On first reading, the subtitle for John Robbins' new book, THE FOOD REVOLUTION: How Your Diet Can Help Save Your Life and the World sounds a little overblown, but after reading just a few pages the logical consequences of voting with your grocery basket seem irrefutable. When making food choices, Robbins says, unless you know who produced it, how it was produced, where it's been and how it's been treated before arriving at the market -don't buy it.
Reading a little farther into the book, it quickly becomes clear that he's counting on the fact that once you know the answers to those four questions -particularly regarding commercial livestock and their related processed foods, and genetically engineered food -there's no way you'll buy it.
"I have written The Food Revolution to provide solid, reliable information for the struggle to achieve a world where the health of people and the carth community is more important than the profit margins of any industry, where basic human needs take precedence over corporate greed," Robbins says in the book's introduction.
The next 400-some pages give the reader solid, reliable (extensively footnoted) information in spades, plus a resource guide (including CAFF) to help readers become more involved in food activism.
He's split the book into four parts - Food and Healing; Our Food, Our Fellow Creatures; Our Food, Our World; and Genetic Engineering. Each part is layered into narrative chapters spiced with screen-tinted "Is That So?" sections that deflate food industry myths and propaganda with recognized scientific and environmental sources, and "What We Know" sections of footnoted facts that make The Food Revolution an invaluable resource whenever the discussion turns to the dangers of an industrialized food system.
Samples of "What We Know" include:
• It takes 5,214 gallons of water to produce a pound of beef, but just 49, 33 and 25 gallons respectively to produce a pound of apples, carrots and wheat.
• 2.5 acres of land producing cabbage can feed 23 people, producing potatoes can feed 22 people, producing rice can feed 19 people, producing milk can feed 2 people, producing eggs or beef can feed one person.

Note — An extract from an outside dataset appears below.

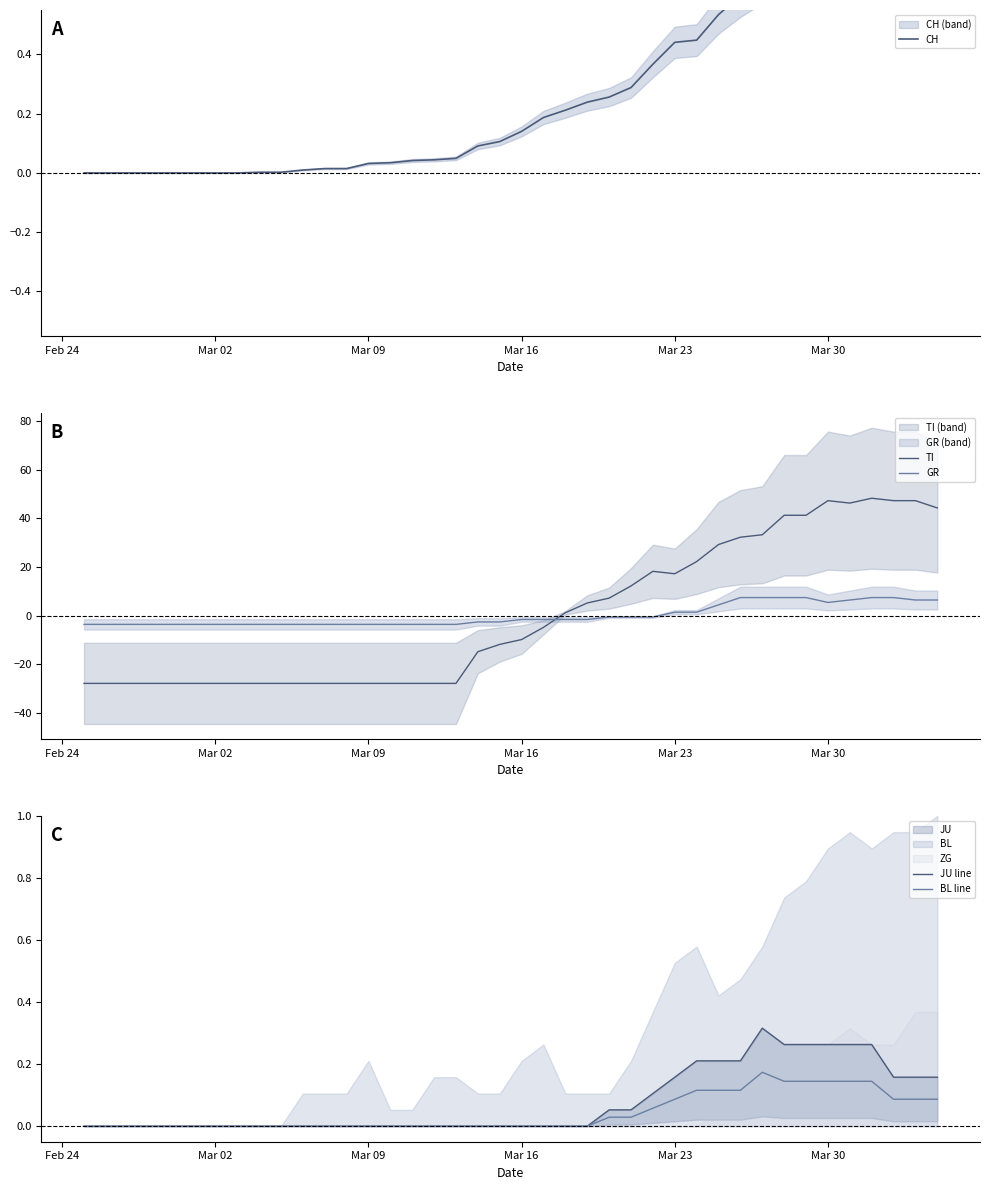

Which series has the widest spread of values?

TI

• 56 percent of the children in Bangladesh are so underfed and underweight their health is diminished, while 55 percent of adults in the U.S. suffer similarly diminished health because they are so overfed and overweight.

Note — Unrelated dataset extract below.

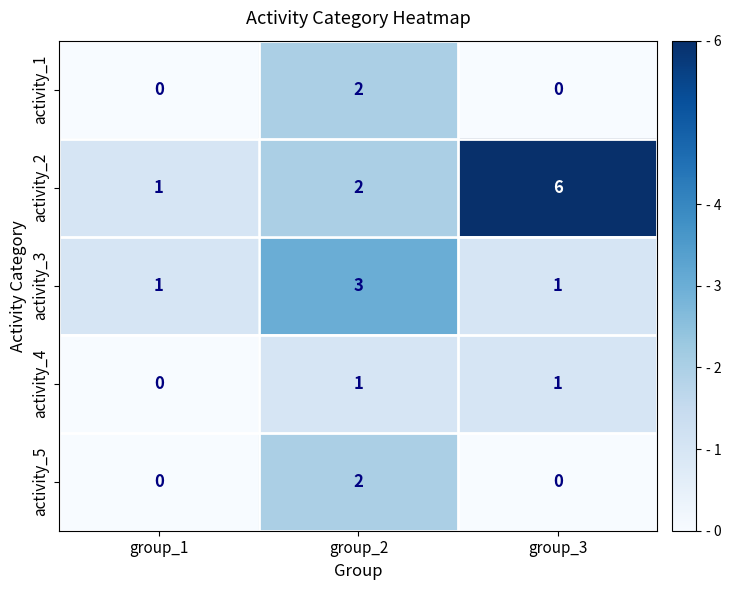

At how many categories does at least one series exceed 4?

1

A favorite "Is That So" box featured this exchange:
"Those of us in the industry can take comfort . . . After all, we're the technical experts. We know we're right. The 'antis' obviously don't understand the science and are just as obviously pushing a hidden agenda -probably to destroy capitalism." -Bob Shapiro, Monsanto CEO
"Genetic engineering faces our society with problems unprecedented, not only in the history of science, but of life on the earth. It places in human hands the capacity to redesign living organisms, the products of some three billion years of evolution . . . Up to now, living organisms have evolved very slowly, and new forms have had plenty of time to settle in. Now whole proteins will be transposed overnight into wholly new associations, with consequences no one can foretell. Going ahead in this direction may not be only unwise, but dangerous. Potentially, it could breed new animal and plant diseases, new sources of cancer and novel epidemics." - George Wald, M.D., Nobel Laureate in Medicine, Professor of Biology, Harvard University.
Robbins also reminds us that when Rachel Carson published Silent Spring, the book credited for beginning the environmental movement in 1962, it was this same Monsanto Corporation that took out full-page newspaper ads attacking her integrity, ridiculing her conclusions and predicting a plague of insects on the world if we stopped pouring millions of gallons of pesticides annually on our food. Sound familiar?

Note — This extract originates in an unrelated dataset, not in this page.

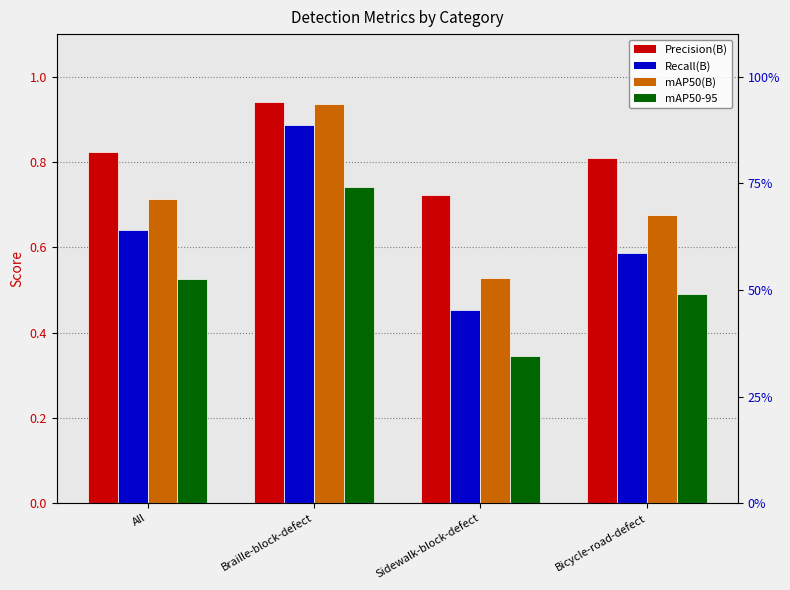

What is the total value across all series at All?

2.7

There is no hidden agenda with The Food Revolution; it's right out front for everyone to see. Robbins, who walked away from the Baskins-Robbins ice cream fortune because to him it represented a triumph of profit over human and environmental health, condemns America's industrialized food system for the same reasons.
His unabashed message is that our food system is controlled by fewer and fewer corporations basing their decisions on profit and control, and who would rather increase the risks they already inflict on their customers and environment with dangerous technologies like irradiation and genetic engineering than develop a safe, responsible system of food production and distribution.
Robbins makes an excellent case that your dinner plate and what you choose to put on it is the best weapon against these food barons. Of course that means we all have to begin working harder to become informed so we can make the revolutionary choices he's recommending. Reading this book is an excellent place to start.